Weitgehend in Vergessenheit geraten ist, dass auch ein gewisser Horst Seehofer, damals aufstrebender CSU-Nachwuchspolitiker, Aidskranke in „speziellen Heimen sammeln“ beziehungsweise „konzentrieren“ wollte.

Lange ist das nun alles her, doch als diese Diskussionen virulent waren, schrammte die Republik wieder einmal knapp am braunen Abgrund vorbei. Aids-Aussätzige, ab ins Lager; nicht wenige Homosexuelle hatten zu dieser Zeit wirklich Angst, schon wieder „abgeholt“ zu werden. Noch frisch war das Selbstbewusstsein der neuen deutschen Schwulenbewegung. Eben noch genoss man die erkämpften Freiheiten, schon drohten alle Fortschritte wieder zunichtegemacht zu werden. Zuvörderst natürlich in Bayern: Plötzlich gab es wieder überall Razzien, schwule Wirte bekamen Probleme mit ihrer Schanklizenz. Und in Homo-Saunen sollten möglichst die Türen ausgehängt werden, damit es hinter Schloss und Riegel nicht zu sexuellen Handlungen käme.

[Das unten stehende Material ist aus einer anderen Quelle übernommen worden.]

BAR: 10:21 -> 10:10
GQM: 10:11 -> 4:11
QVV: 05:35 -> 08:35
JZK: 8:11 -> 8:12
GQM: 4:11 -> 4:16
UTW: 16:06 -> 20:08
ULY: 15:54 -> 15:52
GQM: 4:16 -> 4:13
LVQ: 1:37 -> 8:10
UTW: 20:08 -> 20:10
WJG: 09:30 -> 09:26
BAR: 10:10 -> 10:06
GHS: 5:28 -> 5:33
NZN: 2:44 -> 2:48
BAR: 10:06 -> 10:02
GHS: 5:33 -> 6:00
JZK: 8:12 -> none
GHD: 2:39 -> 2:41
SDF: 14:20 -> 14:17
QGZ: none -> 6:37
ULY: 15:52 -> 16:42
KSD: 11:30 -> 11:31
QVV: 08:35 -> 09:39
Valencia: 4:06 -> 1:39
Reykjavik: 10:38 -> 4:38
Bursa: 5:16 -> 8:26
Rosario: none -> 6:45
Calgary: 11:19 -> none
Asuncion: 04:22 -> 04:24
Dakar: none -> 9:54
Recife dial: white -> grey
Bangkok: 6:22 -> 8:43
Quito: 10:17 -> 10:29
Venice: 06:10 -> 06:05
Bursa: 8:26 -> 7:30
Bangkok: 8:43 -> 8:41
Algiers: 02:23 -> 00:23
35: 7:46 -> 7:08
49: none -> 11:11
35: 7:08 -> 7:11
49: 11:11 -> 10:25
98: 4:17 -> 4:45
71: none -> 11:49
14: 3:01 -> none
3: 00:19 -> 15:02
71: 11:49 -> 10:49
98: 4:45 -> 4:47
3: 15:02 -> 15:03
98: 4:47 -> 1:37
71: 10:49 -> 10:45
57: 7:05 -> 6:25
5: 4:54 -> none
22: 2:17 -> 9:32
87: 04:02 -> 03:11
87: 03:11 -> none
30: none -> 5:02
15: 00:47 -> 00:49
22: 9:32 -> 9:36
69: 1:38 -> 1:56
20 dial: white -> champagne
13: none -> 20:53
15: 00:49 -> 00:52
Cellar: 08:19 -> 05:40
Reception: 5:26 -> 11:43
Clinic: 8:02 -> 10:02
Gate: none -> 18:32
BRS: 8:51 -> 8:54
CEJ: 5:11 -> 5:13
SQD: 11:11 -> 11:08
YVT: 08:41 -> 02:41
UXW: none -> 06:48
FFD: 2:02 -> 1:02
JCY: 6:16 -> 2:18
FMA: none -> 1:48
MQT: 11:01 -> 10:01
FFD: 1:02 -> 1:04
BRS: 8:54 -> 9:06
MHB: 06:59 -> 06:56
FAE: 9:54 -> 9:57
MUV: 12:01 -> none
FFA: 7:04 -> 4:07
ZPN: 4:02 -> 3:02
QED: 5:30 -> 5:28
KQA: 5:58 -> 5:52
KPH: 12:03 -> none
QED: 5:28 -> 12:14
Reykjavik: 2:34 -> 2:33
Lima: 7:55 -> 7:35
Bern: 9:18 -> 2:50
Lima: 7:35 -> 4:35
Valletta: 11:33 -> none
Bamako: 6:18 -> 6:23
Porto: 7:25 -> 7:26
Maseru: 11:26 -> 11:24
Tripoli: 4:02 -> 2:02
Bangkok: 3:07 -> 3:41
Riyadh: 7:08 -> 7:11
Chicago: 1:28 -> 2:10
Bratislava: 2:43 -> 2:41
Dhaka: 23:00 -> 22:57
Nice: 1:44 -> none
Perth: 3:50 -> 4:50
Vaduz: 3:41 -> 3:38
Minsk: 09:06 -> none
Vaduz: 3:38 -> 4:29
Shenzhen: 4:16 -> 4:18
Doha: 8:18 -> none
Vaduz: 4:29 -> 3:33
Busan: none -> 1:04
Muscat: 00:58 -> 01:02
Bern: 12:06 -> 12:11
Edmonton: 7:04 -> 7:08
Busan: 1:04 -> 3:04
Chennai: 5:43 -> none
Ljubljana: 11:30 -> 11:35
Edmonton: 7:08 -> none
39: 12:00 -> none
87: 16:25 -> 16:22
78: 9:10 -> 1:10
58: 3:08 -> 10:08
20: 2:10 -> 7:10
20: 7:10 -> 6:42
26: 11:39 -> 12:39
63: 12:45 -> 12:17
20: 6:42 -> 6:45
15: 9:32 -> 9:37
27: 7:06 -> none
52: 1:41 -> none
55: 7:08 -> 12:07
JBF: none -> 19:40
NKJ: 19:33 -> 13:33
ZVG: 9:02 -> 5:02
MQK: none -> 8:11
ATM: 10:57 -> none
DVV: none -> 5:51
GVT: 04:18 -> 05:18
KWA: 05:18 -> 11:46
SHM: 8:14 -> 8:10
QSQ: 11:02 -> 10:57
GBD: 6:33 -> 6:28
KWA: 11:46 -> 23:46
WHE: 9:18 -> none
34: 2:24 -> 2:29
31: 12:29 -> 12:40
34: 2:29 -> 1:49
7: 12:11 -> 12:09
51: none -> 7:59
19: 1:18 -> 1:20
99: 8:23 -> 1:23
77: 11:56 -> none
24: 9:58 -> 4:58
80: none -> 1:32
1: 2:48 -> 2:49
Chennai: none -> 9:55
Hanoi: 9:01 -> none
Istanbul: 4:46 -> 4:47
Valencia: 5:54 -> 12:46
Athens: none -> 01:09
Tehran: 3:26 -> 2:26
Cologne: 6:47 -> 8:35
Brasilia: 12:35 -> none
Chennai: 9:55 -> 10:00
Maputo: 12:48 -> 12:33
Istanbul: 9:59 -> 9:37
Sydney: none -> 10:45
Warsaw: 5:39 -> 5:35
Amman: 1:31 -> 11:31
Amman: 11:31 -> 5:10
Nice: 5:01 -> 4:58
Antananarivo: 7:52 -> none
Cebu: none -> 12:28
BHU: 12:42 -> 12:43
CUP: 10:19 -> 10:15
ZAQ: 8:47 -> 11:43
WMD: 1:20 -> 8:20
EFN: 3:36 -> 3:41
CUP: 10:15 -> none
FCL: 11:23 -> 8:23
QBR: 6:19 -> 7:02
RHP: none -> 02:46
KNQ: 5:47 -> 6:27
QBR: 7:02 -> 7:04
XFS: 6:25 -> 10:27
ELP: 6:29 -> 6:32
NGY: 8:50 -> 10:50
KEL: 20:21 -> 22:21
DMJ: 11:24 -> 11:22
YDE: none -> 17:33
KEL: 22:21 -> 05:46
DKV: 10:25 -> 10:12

Das alles erscheint einem heute irgendwie unwirklich, hat aber eine ganze Generation von Homosexuellen in Angst und Schrecken versetzt. Zunächst. Denn andererseits hat die Aids-Krise zu einer gesellschaftlichen Mobilisation beigetragen, die viele schwule Institutionen erst ermöglicht hat. Die „Randgruppe“ der Schwulen mutierte nun zu Mitgliedern der Gesellschaft, mit denen man sich beschäftigen musste.

In Internetforen kann man noch heute besichtigen, welchen Hass Gauweiler seinerzeit auf sich gezogen hat. „Möge er in der Hölle schmoren“, las ich gerade auf Facebook anlässlich seines Rücktritts. Aber ach was: Selten hat ein gescheiterter politischer Ansatz so viel bewirkt wie Gauweilers „Maßnahmenkatalog“.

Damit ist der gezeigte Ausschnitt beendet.